IRS Notice 2014-7: Tax Treatment of Virtual Currency
Understand the foundational U.S. tax framework for virtual currency as outlined in IRS Notice 2014-7, from initial receipt to final transaction reporting.
Understand the foundational U.S. tax framework for virtual currency as outlined in IRS Notice 2014-7, from initial receipt to final transaction reporting.
The Internal Revenue Service released Notice 2014-21, its first formal guidance on the federal tax implications of digital assets. This notice, along with subsequent rulings, provides a framework for how established tax principles apply to this asset class. Since 2014, the IRS has issued additional guidance, including rulings that address hard forks, airdrops, and staking rewards. The term “digital assets” is now used for tax reporting and encompasses virtual currencies, cryptocurrencies, and other digital representations of value.
Notice 2014-21 establishes that for federal tax purposes, digital assets are treated as property, not as currency. This classification means that general tax rules governing property transactions apply. Actions like selling property for a gain or exchanging one property for another have direct parallels in the digital asset space.
A direct consequence of this is the need to determine the fair market value (FMV) of the digital asset in U.S. dollars for every transaction. The FMV is calculated on the date the asset is received or used. Taxpayers must identify a consistent method for this valuation, such as referencing the value listed on a prominent cryptocurrency exchange.
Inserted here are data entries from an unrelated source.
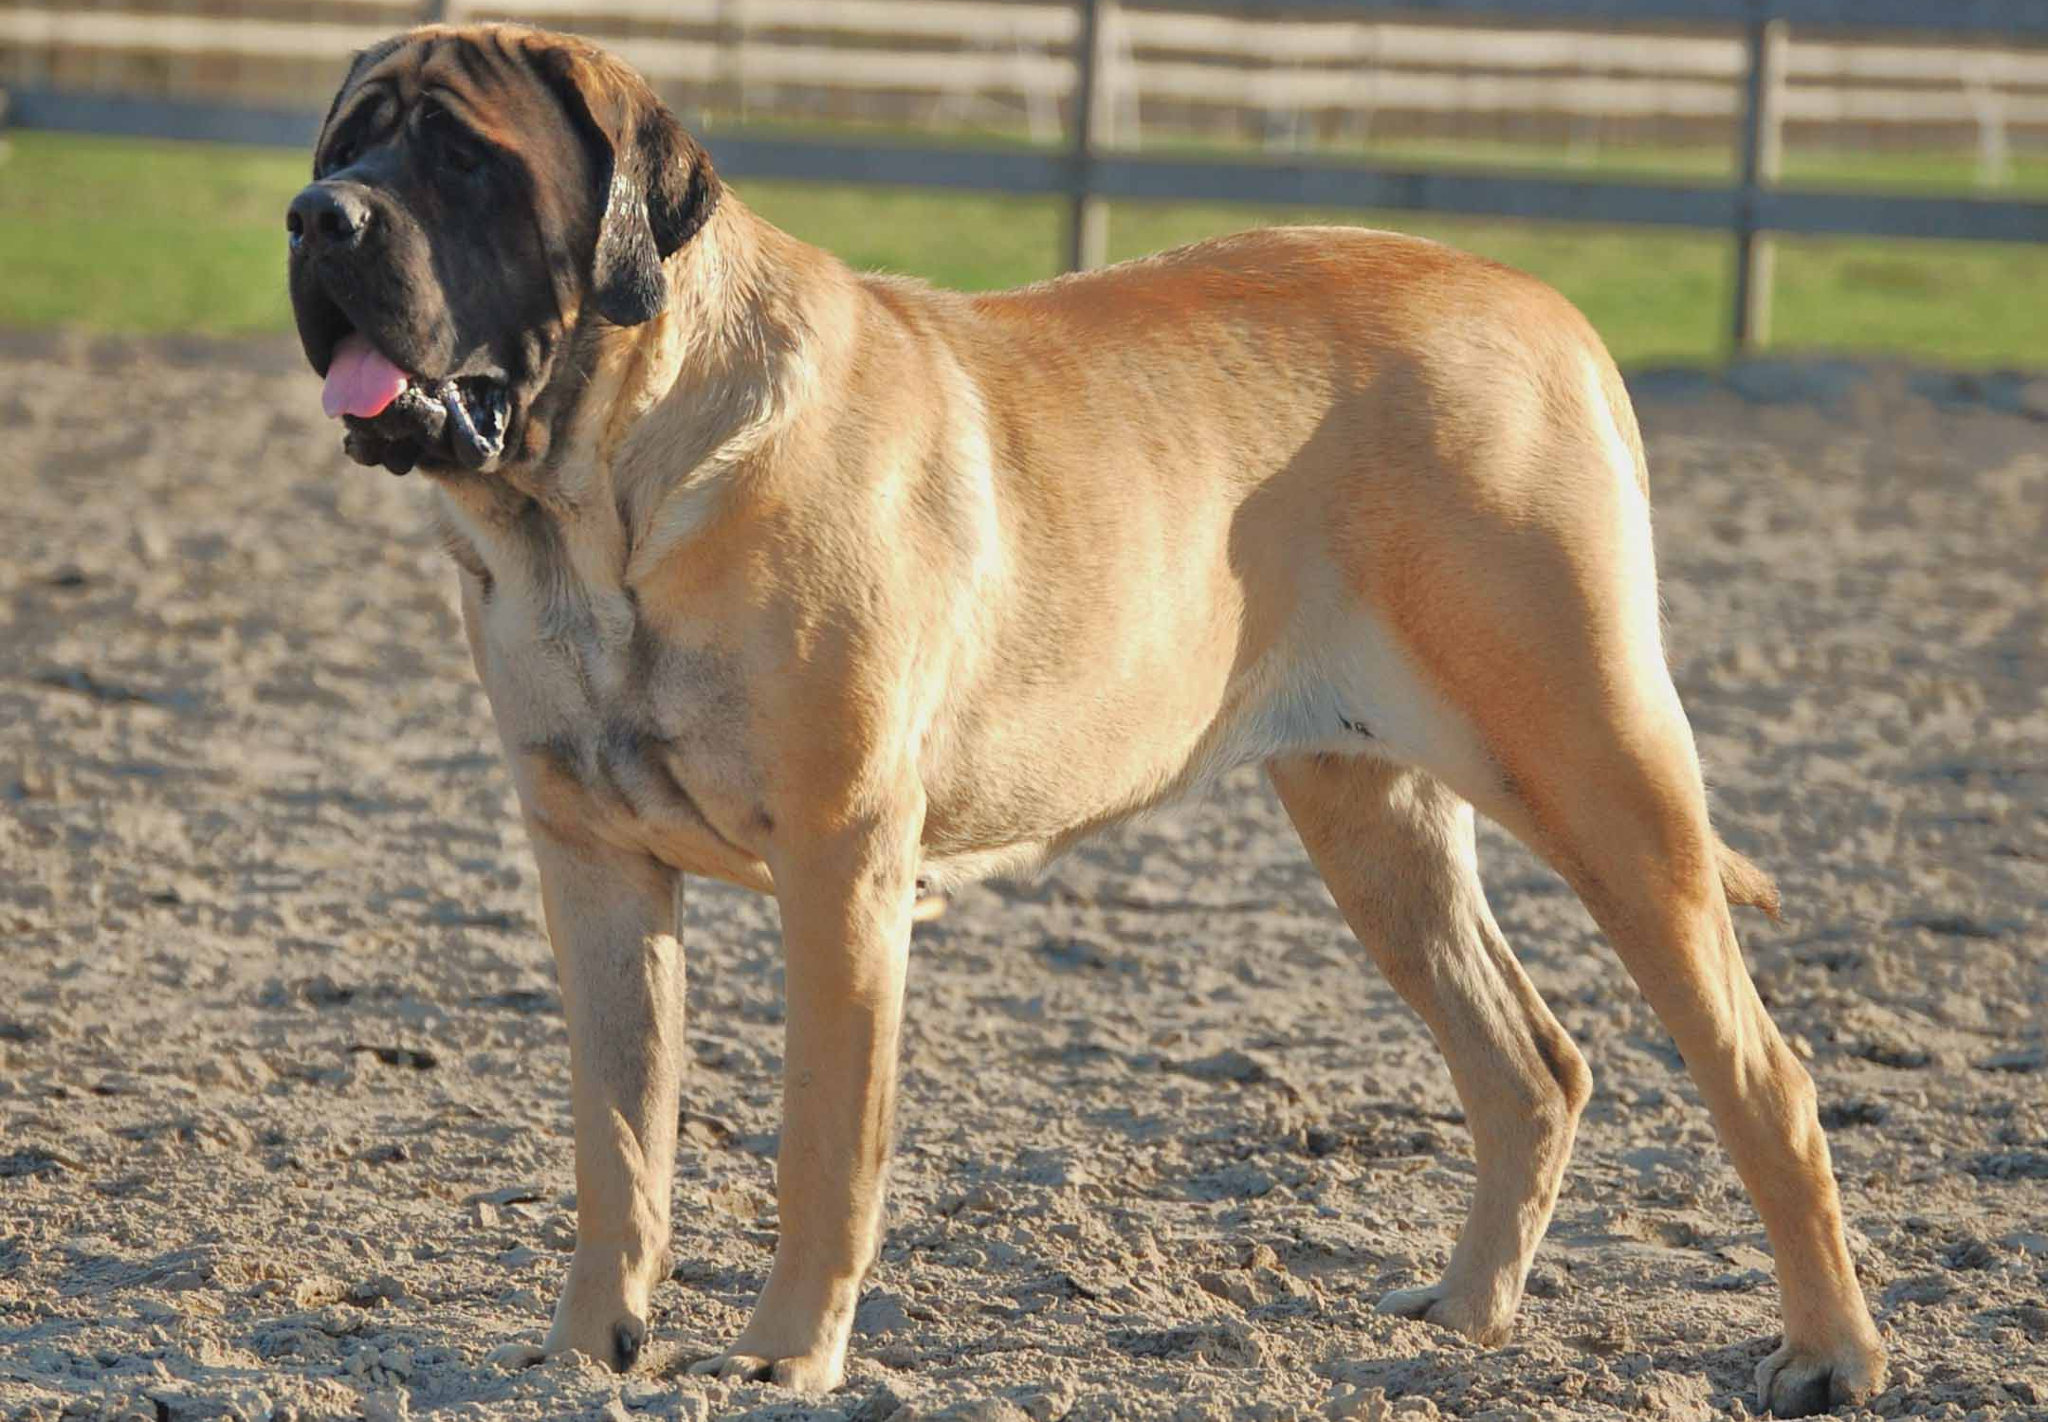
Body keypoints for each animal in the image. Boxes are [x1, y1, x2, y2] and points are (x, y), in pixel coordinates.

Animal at [284, 27, 1884, 1417]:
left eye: (466, 159)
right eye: (343, 141)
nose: (315, 218)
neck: (594, 508)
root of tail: (1547, 311)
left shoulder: (841, 861)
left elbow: (824, 1140)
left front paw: (789, 1353)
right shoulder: (593, 863)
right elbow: (617, 1142)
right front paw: (583, 1350)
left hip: (1596, 769)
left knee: (1763, 1076)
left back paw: (1828, 1355)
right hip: (1370, 821)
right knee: (1529, 1063)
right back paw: (1466, 1316)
This valuation is the basis for calculating income and gains. When a digital asset is received as a payment or earned, its FMV at that moment constitutes the income amount. When it is later sold or exchanged, this initial value becomes the basis for determining any subsequent capital gain or loss.
The method of acquiring digital assets impacts the immediate tax consequences. When an employee receives digital assets as payment for services, it is considered wages. The amount of income is the fair market value of the asset in U.S. dollars on the date it is received, and these wages are subject to federal income tax withholding and FICA taxes.
For independent contractors, receiving digital assets for goods or services constitutes self-employment income, measured by the FMV of the asset on the day it was received. This income is subject to self-employment tax.
A taxpayer who mines a digital asset realizes gross income equal to its fair market value on the date of mining. Income is also realized from staking rewards when the taxpayer gains control over the rewards. Other taxable acquisitions can include receiving digital assets from a hard fork or an airdrop.
When a taxpayer sells, exchanges, or otherwise disposes of a digital asset, a taxable event is triggered, resulting in a potential capital gain or loss. This is calculated by subtracting the taxpayer’s adjusted basis—generally the asset’s fair market value at the time of acquisition—from the proceeds of the disposition.
The character of the gain or loss depends on how long the taxpayer held the digital asset. If held for one year or less, the gain or loss is short-term. If held for more than one year, it is long-term, which often qualifies for more favorable tax rates.
Using digital assets to pay for goods or services is a disposition and is treated as an exchange of property. The taxpayer must recognize any gain or loss that has occurred from the time they acquired the asset to the moment they used it for a purchase.
The IRS has increased its focus on compliance, and the main Form 1040 includes a question asking all taxpayers whether they have engaged in transactions involving digital assets during the year. Taxpayers must report all income and gains from these transactions.
Payers who transfer digital assets to independent contractors for services must issue a Form 1099-NEC. Employers paying wages in digital assets must report the value on the employee’s Form W-2.
When a taxpayer disposes of a digital asset held as a capital asset, the transaction details must be reported on Form 8949, Sales and Other Dispositions of Capital Assets. The totals are then summarized on Schedule D (Capital Gains and Losses) and filed with the Form 1040.
Recent legislation has expanded information reporting requirements for brokers dealing in digital assets. While the effective date for these rules has been delayed, they will eventually require brokers to issue reporting forms detailing customer transactions, similar to current reporting for stocks and bonds.